● WHAT IS NEEDED
Begin at the line containing "(165, 76) none -> [171,59,275,76] Frontend" in the data below and go on through the line containing "[135,539,227,550] desafio-cubos ->", repeating each line exactly; include both ends and no other line.

● EXERCISE INPUT
=== Begin Enclosure ===

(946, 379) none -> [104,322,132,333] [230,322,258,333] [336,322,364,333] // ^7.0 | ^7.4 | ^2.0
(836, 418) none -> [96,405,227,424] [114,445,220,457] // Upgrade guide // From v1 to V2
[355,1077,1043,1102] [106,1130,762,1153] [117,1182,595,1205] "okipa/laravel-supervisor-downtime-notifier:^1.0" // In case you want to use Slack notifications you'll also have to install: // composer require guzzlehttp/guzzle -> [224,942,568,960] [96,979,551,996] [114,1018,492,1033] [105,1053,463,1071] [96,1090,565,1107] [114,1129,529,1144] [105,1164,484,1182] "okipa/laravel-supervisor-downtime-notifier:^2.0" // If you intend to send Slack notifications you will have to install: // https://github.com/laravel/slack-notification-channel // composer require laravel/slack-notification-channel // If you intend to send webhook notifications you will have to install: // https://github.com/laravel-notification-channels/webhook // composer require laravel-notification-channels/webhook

=== End Enclosure ===
=== Begin Enclosure ===

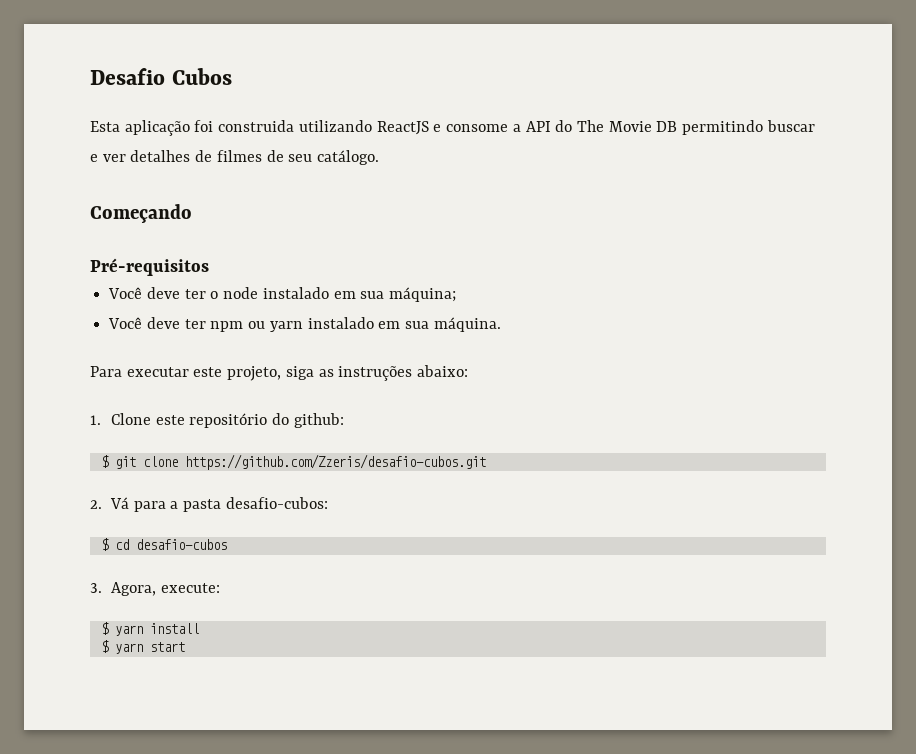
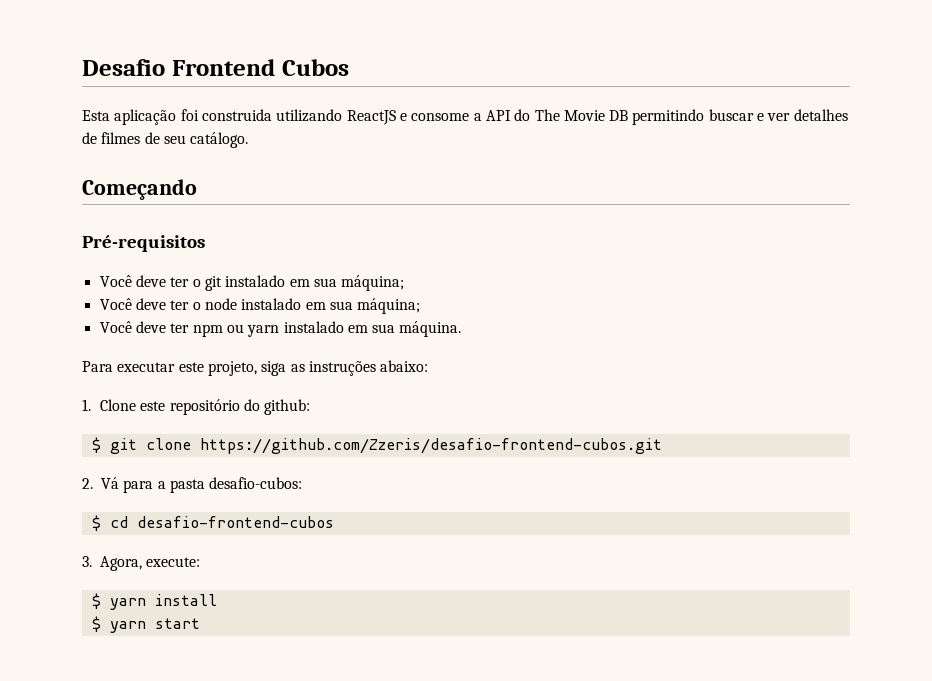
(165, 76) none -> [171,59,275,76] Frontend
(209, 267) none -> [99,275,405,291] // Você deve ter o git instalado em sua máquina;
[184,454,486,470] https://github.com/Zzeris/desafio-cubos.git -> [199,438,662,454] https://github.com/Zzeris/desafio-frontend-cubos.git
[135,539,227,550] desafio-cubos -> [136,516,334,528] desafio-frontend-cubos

=== End Enclosure ===

● THE ANSWER
(165, 76) none -> [171,59,275,76] Frontend
(209, 267) none -> [99,275,405,291] // Você deve ter o git instalado em sua máquina;
[184,454,486,470] https://github.com/Zzeris/desafio-cubos.git -> [199,438,662,454] https://github.com/Zzeris/desafio-frontend-cubos.git
[135,539,227,550] desafio-cubos -> [136,516,334,528] desafio-frontend-cubos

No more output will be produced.